Extrait choisi:
□ □ □
Il s'avance à la tête de sa cavalerie, portant sur son
armure un mantil de treilliz noir[10], ayant à ses deux estriers[11] son infanterie
au pas de charge, les Gascons de Charry à droite, les Espagnols de Carvajal à
gauche. Sur cette masse disciplinée et compacte, Condé fond avec sa cavalerie
fatiguée ; il est renversé et fait prisonnier. Coligny pousse à son secours
les reîtres, qui n'avaient pas encore donné ; ces Allemands lâchent leur coup
de pistolet, font le limaçon et disparaissent. D'Andelot, malade, court au
milieu des lansquenets pour les faire revenir au combat, ce qu'ils ne voulurent faire, et ainsi se servirent ce
jour-là plus des pieds et des jambes que de leurs piques et corselets[12]. Il ne reste
plus, pour couvrir la retraite des Allemands, reîtres et lansquenets, que les
cavaliers de Condé, qui se sont seuls battus depuis le matin, et qui, prives
de leur chef, épuises par tant de charges, font encore bonne contenance. Ils
tuent à côte du duc de Guise son écuyer Le maréchal de Saint-André, qui n'a pas quitté le duc de Guise pendant toute la journée, se met sur le soir à attaquer, avec une cinquantaine de cavaliers, afin de ramener des prisonniers, une troupe de huguenots qui font retraite. C'est précisément le corps que commande Bobigny, son ennemi. Les protestants s'arrêtent pour recevoir le maréchal, repoussent ses gentilshommes, le font prisonnier. Pour l'empêcher d'échapper, Bobigny l'oblige à retirer ses éperons et à l'accompagner sur un cheval de suite. Désespéré d'être pris ainsi le soir d'une victoire, et en poursuivant les fugitifs, inquiet de se voir aux mains de l'homme qu'il a si cruellement outragé, le maréchal se croit sauvé en voyant passer un des chefs huguenots, le prince de Portien ; il lui crie que c'est à lui qu'il se rend, et le supplie de l'emmener. Bobigny est trop petit compagnon pour défendre ses droits sur son prisonnier contre le prince de Portien ; il a déjà assez souffert de l'injustice des grands ; s'il perd la rançon, il ne perdra pas du moins sa vengeance. Il arme son pistolet, et casse la tête au maréchal de Saint-André, le préféré et la fleur de toute la cour[13]. Une quatrième péripétie aurait pu changer encore une fois
la fortune du combat. Coligny venait de rallier les Allemands à une lieue du
champ de bataille ; leur troupe était intacte et assez nombreuse pour recommencer
le combat le lendemain[14]. Mais Coligny
supplia en vain ses Allemands d'affronter de nouveau les catholiques français
; il leur disait qu'ils trouveroient les restes de
notre armée (catholique) en désordre, avec si peu de cavalerie, que la victoire
leur seroit assurée. Maïs les reistres n'approuvèrent pas ce conseil[15], et répondirent
que leurs pistolets avaient besoin de réparations, et que leurs chevaux
étaient déferrés. Ils préférèrent se porter sur les riches abbayes du Berri[16], où ils purent
recueillir, sans risques et sans danger, du butin pour garnir leurs chariots.
□ □ □
Items présentés:
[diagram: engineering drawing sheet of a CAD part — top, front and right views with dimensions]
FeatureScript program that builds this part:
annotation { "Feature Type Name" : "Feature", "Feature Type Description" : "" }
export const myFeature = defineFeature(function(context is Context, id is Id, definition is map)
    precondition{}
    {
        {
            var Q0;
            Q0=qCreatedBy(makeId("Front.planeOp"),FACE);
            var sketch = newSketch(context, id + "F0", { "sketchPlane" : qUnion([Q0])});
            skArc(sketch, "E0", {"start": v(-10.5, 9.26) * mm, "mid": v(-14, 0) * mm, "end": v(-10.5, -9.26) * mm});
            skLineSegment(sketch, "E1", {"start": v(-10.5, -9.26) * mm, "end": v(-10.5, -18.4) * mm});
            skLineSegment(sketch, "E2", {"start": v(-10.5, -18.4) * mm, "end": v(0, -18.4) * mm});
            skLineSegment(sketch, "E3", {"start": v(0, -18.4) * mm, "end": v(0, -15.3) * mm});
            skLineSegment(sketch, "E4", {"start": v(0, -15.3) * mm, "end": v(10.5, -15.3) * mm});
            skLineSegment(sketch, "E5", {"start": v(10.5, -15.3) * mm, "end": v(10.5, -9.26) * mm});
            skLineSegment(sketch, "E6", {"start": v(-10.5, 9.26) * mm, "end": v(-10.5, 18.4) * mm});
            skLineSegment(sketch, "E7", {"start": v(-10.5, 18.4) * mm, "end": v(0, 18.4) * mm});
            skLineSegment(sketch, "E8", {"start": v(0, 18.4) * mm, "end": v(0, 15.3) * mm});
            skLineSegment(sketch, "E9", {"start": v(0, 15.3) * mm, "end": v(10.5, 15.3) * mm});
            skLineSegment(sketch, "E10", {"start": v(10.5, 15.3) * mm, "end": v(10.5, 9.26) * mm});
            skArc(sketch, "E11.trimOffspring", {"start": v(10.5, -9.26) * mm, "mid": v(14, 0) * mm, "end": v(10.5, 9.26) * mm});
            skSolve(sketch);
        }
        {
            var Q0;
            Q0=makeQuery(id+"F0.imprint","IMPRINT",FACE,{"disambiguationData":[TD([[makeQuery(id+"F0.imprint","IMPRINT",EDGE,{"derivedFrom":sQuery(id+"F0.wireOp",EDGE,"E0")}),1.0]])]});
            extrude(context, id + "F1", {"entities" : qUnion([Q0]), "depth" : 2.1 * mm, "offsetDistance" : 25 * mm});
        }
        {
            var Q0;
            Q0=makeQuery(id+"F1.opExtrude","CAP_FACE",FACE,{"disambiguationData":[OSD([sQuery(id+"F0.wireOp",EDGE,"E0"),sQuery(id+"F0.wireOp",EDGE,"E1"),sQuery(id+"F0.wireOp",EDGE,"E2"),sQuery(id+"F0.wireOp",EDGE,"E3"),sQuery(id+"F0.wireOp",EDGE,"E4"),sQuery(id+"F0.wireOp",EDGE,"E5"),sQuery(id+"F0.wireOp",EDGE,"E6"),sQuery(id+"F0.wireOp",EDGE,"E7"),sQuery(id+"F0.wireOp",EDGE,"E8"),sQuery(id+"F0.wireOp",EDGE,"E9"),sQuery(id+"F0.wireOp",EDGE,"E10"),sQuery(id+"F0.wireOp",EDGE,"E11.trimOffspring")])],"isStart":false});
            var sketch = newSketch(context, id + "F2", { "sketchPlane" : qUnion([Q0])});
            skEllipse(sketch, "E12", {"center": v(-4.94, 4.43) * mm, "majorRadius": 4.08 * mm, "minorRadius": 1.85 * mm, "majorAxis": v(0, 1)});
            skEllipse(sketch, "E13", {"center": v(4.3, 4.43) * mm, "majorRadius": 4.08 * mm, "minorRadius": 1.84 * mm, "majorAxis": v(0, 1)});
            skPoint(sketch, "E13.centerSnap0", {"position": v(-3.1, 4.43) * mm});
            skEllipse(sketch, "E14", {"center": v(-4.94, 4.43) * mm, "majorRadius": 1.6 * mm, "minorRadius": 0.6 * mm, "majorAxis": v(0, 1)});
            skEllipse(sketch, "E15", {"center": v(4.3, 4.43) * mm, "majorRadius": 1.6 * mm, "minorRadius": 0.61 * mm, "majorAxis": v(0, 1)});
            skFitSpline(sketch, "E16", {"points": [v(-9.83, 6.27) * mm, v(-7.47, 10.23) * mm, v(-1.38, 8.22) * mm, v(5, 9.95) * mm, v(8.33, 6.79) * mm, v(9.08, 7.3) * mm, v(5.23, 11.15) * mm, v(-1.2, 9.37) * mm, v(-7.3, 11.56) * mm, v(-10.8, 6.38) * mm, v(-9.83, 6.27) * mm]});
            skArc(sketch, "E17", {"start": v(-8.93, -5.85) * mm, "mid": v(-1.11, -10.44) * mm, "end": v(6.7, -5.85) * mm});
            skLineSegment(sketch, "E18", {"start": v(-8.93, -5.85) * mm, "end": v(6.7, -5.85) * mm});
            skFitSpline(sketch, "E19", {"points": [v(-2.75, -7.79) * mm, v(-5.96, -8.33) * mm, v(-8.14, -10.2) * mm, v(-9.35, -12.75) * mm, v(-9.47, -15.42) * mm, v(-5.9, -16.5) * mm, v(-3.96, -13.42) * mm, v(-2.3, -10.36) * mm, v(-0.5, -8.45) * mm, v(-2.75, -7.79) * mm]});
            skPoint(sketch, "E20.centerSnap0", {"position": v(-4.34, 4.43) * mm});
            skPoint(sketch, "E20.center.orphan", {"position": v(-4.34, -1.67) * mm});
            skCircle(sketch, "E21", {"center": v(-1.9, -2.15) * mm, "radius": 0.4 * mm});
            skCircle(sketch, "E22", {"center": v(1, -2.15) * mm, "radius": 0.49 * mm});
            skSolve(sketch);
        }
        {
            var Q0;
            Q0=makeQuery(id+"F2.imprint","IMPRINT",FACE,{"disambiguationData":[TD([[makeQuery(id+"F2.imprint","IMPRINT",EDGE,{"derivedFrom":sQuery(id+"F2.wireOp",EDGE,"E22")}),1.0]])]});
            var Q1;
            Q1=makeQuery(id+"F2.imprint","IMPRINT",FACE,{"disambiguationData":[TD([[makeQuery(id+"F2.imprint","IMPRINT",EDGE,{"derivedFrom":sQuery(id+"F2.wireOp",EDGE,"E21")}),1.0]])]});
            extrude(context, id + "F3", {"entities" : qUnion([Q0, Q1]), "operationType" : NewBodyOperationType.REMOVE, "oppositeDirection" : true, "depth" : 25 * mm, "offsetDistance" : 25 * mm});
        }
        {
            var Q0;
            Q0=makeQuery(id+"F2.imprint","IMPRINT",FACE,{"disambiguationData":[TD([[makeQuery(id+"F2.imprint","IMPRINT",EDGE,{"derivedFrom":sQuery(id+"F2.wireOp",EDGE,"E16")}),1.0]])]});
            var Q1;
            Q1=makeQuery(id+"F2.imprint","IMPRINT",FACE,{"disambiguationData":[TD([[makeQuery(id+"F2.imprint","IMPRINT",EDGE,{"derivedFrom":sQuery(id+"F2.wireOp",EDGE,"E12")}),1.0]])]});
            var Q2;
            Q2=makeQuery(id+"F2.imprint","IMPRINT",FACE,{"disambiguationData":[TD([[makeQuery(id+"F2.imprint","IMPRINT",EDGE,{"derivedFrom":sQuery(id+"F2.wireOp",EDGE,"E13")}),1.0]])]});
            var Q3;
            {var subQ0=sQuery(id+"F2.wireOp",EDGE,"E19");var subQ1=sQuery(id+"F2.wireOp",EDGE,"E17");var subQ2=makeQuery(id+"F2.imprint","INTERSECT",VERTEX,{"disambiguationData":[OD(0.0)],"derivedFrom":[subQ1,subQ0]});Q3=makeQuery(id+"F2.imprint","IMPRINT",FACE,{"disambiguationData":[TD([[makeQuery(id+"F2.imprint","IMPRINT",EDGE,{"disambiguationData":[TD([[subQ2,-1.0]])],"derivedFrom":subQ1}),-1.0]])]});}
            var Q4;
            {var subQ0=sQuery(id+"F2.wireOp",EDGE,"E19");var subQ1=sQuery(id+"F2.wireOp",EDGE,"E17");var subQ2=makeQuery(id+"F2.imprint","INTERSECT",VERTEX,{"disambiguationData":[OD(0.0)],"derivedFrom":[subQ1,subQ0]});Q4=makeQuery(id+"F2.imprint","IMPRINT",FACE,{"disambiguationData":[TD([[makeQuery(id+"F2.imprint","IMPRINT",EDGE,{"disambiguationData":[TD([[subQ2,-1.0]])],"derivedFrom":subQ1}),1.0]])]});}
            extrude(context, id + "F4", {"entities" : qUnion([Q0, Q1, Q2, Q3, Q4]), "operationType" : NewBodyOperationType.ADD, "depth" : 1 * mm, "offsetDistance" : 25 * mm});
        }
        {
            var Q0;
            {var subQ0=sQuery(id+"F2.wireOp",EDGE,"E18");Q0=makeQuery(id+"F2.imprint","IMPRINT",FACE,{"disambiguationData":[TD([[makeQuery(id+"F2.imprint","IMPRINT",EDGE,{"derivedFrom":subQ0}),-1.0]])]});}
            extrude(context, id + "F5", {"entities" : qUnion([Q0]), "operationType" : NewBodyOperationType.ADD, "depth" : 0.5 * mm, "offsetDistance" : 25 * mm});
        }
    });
□ □ □
Consigne: Dites si chacune des affirmations suivantes concorde avec le récit de bataille : 1. Condé est fait prisonnier. 2. Bobigny laisse le maréchal de Saint-André partir avec le prince de Portien. 3. Les reîtres acceptent de reprendre le combat le lendemain. Pour chacune, répondez par oui ou par non et citez mot pour mot les termes du texte qui tranchent. Les items constituent un matériau distinct de l'extrait.

Réponse rédigée:
1. Oui. Le texte dit : « il est renversé et fait prisonnier ».
2. Non. Le texte dit : « Il arme son pistolet, et casse la tête au maréchal de Saint-André ».
3. Non. Le texte dit : « les reistres n'approuvèrent pas ce conseil ».